There are several missing categories, like engineering, math. . .and music. Dylan received his Nobel in literature in 2016. In 2015 the recipient was Svetlana Alexievich, a journalist who was born in Ukraine and lives in Belarus; in her work she has criticized the regimes in the then-Soviet Union and Belarus. In 2017 the recipient was Kazuo Ishiguro, who was born in Japan, raised in the U.K.; the novelist received the prize because, according to the committee, his work “uncovered the abyss beneath our illusory sense of connection with the world.”

Dylan? “[F]or having created new poetic expressions within the great American song tradition.”

The Philosophy of Modern Song is not Dylan’s first book. There were Tarantula, a book of poetry, in 1993 and Chronicles: Volume One, a book of personal reflections, in 2004. There have also been a number of books carrying his name, whether children’s books that illustrators have adapted his lyrics in, or collections of his lyrics.

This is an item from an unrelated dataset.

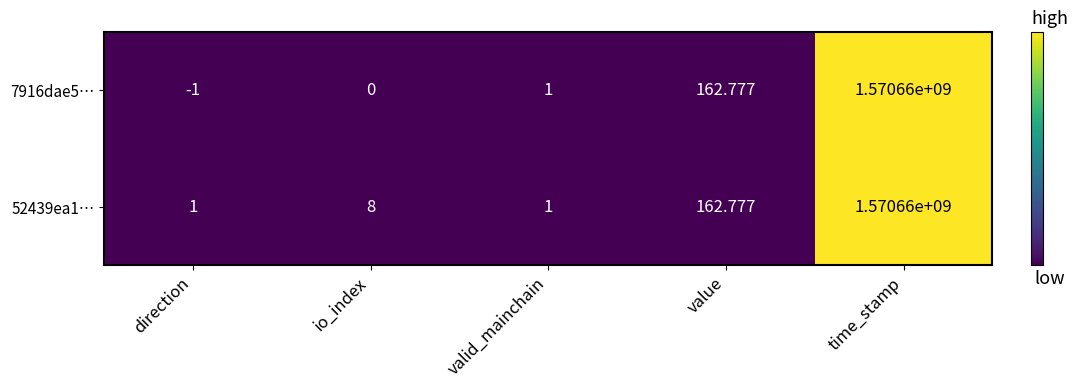

Rank the categories by 7916dae5… value from lowest to highest.

direction, io_index, valid_mainchain, value, time_stamp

The Philosophy of Modern Song has become controversial of late not because of, well, the philosophy, but because publisher Simon & Schuster offered 900 limited-edition versions of the book that were said to be hand-autographed by Dylan. The signed versions of the $45.00 book were marked up to $599. Turns out that Dylan didn’t sign them. Which brings to mind that existentialist Jean-Paul Sartre was named the 1964 Nobel recipient in literature in 1964. Being the good philosopher of existence that he was, he didn’t accept the prize.*

Simon & Schuster fessed up and is refunding the monies to those who paid.